SENGKARUT PENDIRIAN RUMAH IBADAT DI INDONESIA (MENCERMATI KASUS PENDIRIAN GEREJA HKBP MARANATHA CILEGON BANTEN)

  • Bagikan

Oleh: Faisal, SH

Analis Hukum Ahli Muda Kantor Kementerian Agama Kota Palopo

UNDANG-UNDANG Dasar Negara Republik Indonesia Tahun 1945 (UUD 1945) telah meletakkan kerangka dasar jaminan atas kemerdekaan memeluk Agama, keyakinan dan kepercayaan terhadap Tuhan Yang Maha Esa, serta jaminan kemerdekaan dan kebebasan untuk beribadat menurut Agama dan kepercayaannya tersebut, sebagaimana tercantum dalam Pasal 29 UUD 1945 yang menyebutkan (1) “Negara berdasar atas Ketuhanan Yang Maha Esa”. dan (2) “ Negara menjamin kemerdekaan tiap­tiap penduduk untuk memeluk Agamanya masing-masing dan untuk beribadat menurut Agamanya dan kepercayaannya itu.”

Sebagai negara dengan ratusan juta warga negara yang berbeda latar belakang dan beragam suku bangsa dan Agama, mengharuskan Pemerintah untuk membuat suatu sistem pengelolaan keragaman tersebut dalam suatu instrument  hukum berupa aturan-aturan tertulis guna menjaga, mengatur dan menjamin hak konstitusional warga negaranya dan juga sebagai dasar penegakan hukum jika terjadi pelanggaran terhadap hak konstitusional tersebut.

Peraturan Bersama Menteri Agama dan Menteri Dalam Negeri nomor 9 dan nomor 8 tahun 2006 tentang Pedoman Pelaksanaan Tugas Kepala Daerah Dalam Pemeliharaan Kerukunan Umat Beragama, Pemberdayaan Forum Kerukunan Umat Beragama, dan Pendirian Rumah Ibadat, dirumuskan guna mengatur terbangunnya harmonisasi dalam interaksi antar umat beragama dan intra umat beragama sehingga dalam interaksi tersebut tidak terjadi persinggungan kepentingan dan terbangun saling pengertian yang dilandasi semangat kebersamaan dalam bingkai Negara Kesatuan Republik Indonesia. Namun harus disadari bahwa penyusunan regulasi tersebut dalam hal ini Peraturan Bersama Menteri Agama dan Menteri Dalam Negeri nomor 9 dan nomor 8 tahun 2006 perlu dilakukan analisis dan evaluasi guna menyelaraskan aturan dan / atau menemukan kekosongan aturan akibat sudah tidak sesuainya peraturan yang ada terhadap dinamika perkembangan kebutuhan hukum masyarakat.
----------
### Soal Latihan A
Jawab pertanyaan tentang artikel mengenai pendirian rumah ibadat ini secara singkat:
(i) Pasal berapa dalam UUD 1945 yang memuat jaminan kemerdekaan memeluk agama?
(ii) Apa jabatan penulis artikel ini?
(iii) Nomor dan tahun berapa Peraturan Bersama Menteri Agama dan Menteri Dalam Negeri yang dibahas?
### Soal Latihan B
Salin kembali bagian artikel tentang pendirian rumah ibadat dari "Sebagai negara dengan" sampai "hak konstitusional tersebut.", dan tukar "Pemerintah" dengan "Pemerintah Pusat".
Entri tidak diperlukan untuk mengerjakan soal ini.

### Entri
----------
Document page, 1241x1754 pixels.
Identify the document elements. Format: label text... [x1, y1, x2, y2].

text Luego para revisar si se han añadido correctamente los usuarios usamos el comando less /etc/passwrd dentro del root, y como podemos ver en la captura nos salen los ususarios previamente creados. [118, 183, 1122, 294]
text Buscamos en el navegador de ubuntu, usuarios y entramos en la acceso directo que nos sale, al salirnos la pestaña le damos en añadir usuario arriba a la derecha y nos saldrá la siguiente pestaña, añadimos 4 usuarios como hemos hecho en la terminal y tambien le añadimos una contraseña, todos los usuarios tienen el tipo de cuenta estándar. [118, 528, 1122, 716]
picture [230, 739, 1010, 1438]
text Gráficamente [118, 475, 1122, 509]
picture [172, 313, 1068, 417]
----------
### Jawaban Latihan A
(i) Pasal 29.
(ii) Analis Hukum Ahli Muda Kantor Kementerian Agama Kota Palopo.
(iii) Nomor 9 dan nomor 8 tahun 2006.

### Jawaban Latihan B
Sebagai negara dengan ratusan juta warga negara yang berbeda latar belakang dan beragam suku bangsa dan Agama, mengharuskan Pemerintah Pusat untuk membuat suatu sistem pengelolaan keragaman tersebut dalam suatu instrument  hukum berupa aturan-aturan tertulis guna menjaga, mengatur dan menjamin hak konstitusional warga negaranya dan juga sebagai dasar penegakan hukum jika terjadi pelanggaran terhadap hak konstitusional tersebut.